Context: there are periodical rsyncs from labstore1006/7 to stat1007 that pull analytics public data to be published. The worflow is the following:
* labstore100X starts a rsync pull to stat1007 via cron
* the rsync's module reads data from /mnt/hdfs, a fuse mountpoint for HDFS
* data is grabbed from HDFS, and returned to the fuse reader
* rsync moves data from stat1007 to labstore100X
There are some bottlenecks:
1) using the hdfs fuse mountpoint for a big dataset may cause performance issues like T234160
2) the fuse mountpoint is really brittle and not performant
3) data takes ages to move from HDFS to stat1007 to labstore100X
There are also some future things to solve: when kerberos will be enabled, rsync on stat1007 will need to be able to authenticate before pulling data from the fuse mountpoint. Nothing really very complicated but currently it requires extra config and testing.

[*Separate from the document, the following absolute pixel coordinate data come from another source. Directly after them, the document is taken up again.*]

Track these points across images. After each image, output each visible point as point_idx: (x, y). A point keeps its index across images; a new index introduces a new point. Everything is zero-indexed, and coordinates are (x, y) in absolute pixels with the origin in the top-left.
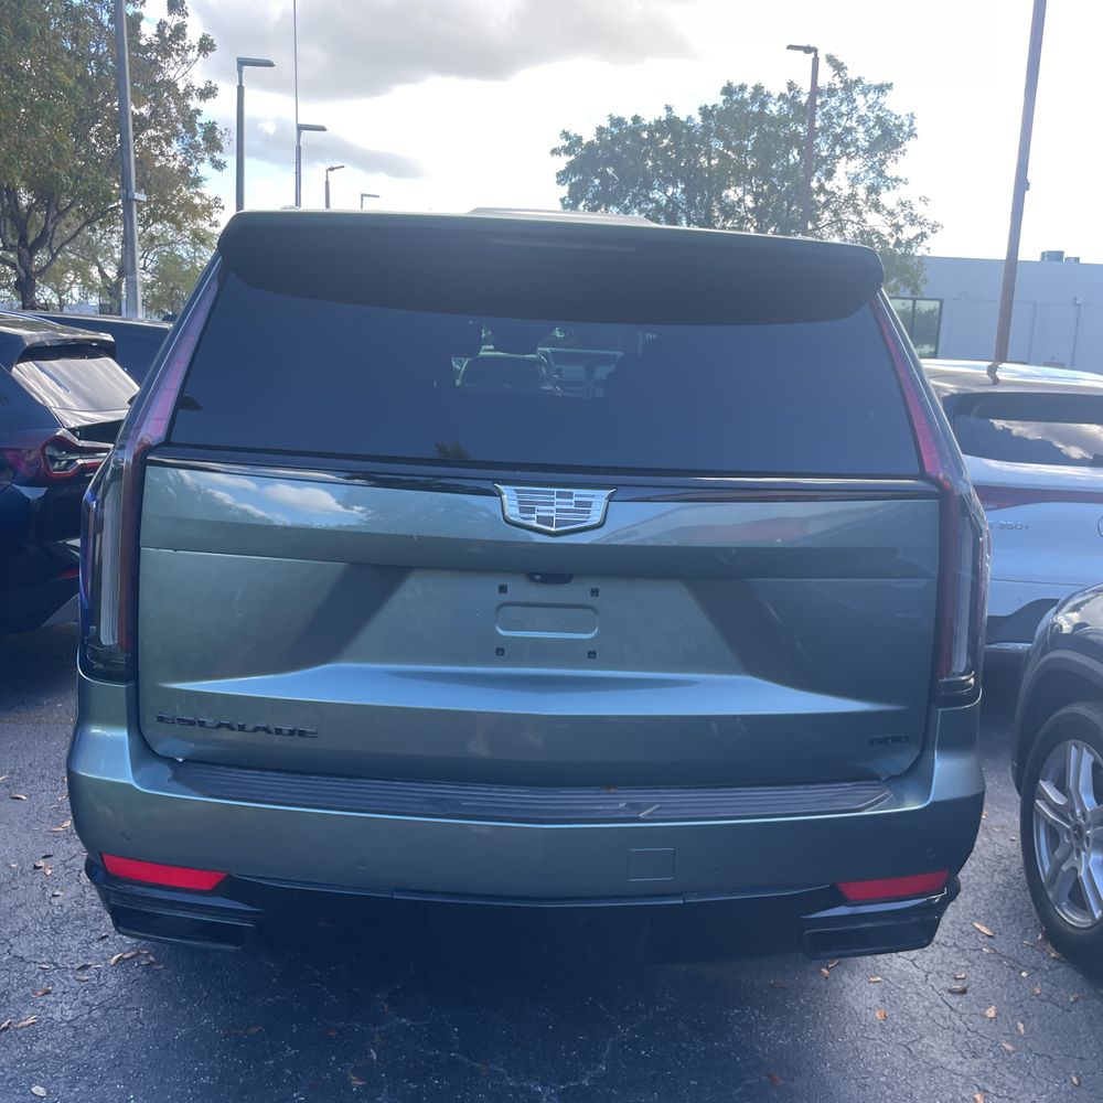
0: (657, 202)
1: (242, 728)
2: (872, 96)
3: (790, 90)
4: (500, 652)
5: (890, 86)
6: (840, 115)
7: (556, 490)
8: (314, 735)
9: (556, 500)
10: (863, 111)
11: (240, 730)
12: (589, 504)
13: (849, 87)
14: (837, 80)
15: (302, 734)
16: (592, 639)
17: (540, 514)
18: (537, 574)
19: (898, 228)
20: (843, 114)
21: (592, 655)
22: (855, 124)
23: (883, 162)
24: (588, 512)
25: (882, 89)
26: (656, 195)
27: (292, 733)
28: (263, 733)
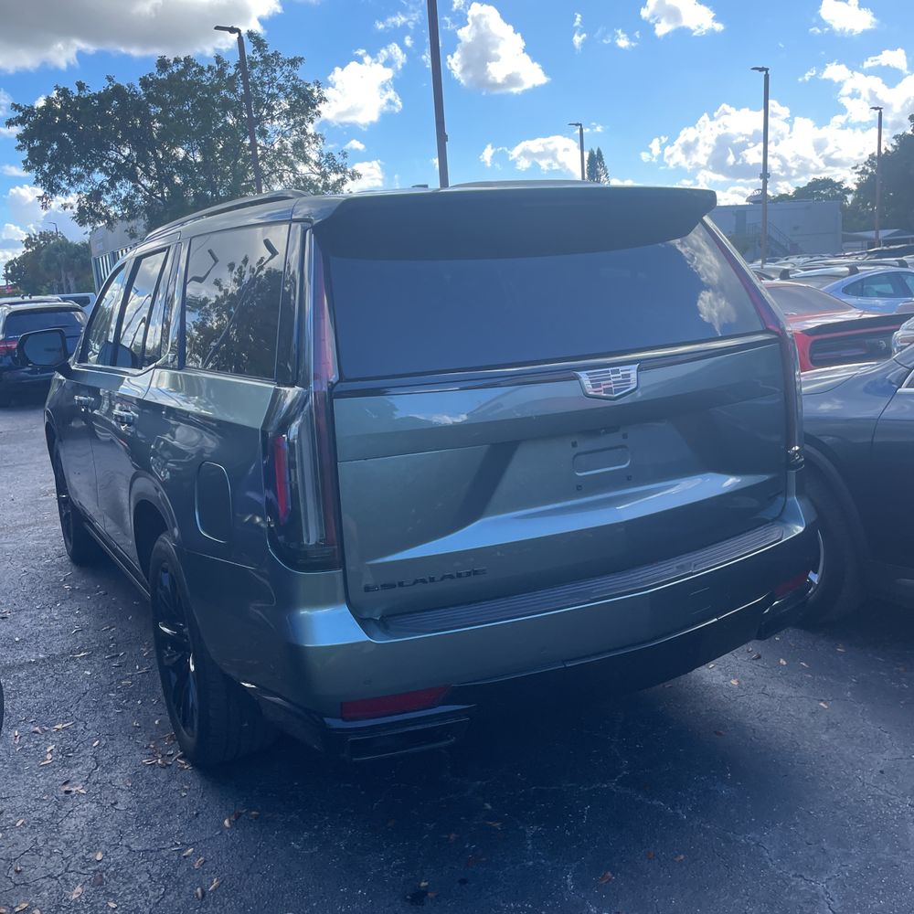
0: (115, 160)
1: (432, 580)
2: (287, 68)
3: (218, 63)
4: (579, 488)
5: (301, 59)
6: (263, 84)
7: (610, 369)
8: (483, 572)
9: (612, 376)
10: (281, 81)
11: (431, 581)
12: (629, 375)
13: (266, 60)
14: (257, 55)
15: (476, 573)
16: (629, 466)
17: (605, 387)
18: (602, 429)
19: (324, 175)
20: (265, 83)
21: (629, 478)
22: (276, 91)
23: (302, 123)
24: (629, 381)
25: (294, 62)
26: (113, 154)
27: (469, 574)
28: (449, 580)
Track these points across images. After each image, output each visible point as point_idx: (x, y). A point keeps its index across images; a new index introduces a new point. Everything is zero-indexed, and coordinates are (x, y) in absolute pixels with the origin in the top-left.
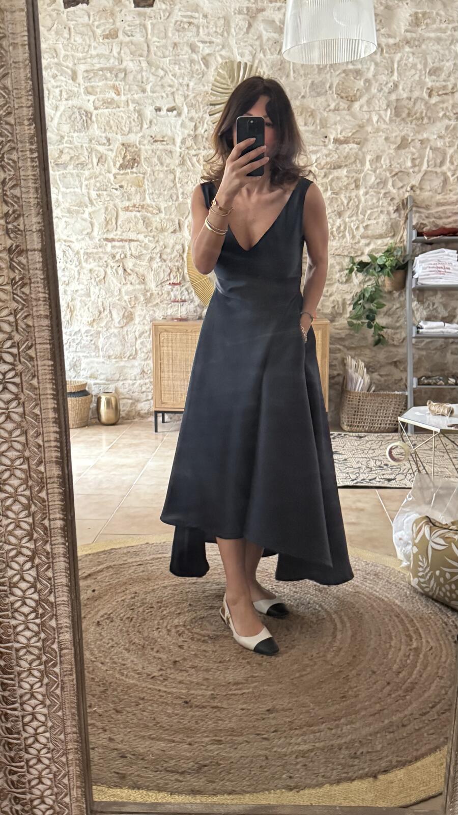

A possible solution could be to have the labstore nodes to pull data directly from HDFS. There are no rsync-like commands available but the analytics team wrote [[ https://github.com/wikimedia/analytics-refinery/blob/master/python/refinery/hdfs.py#L218-L219 | one ]] that might be taken as prototype/inspiration.
Security wise, to make this happen the labstore nodes will need to be able to pull data from Hadoop (so install hadoop client packages, be whitelisted in ferm because outside the analytics network, etc..) and eventually they'll need to be kerberized (not a bit deal but mentioning it anyway).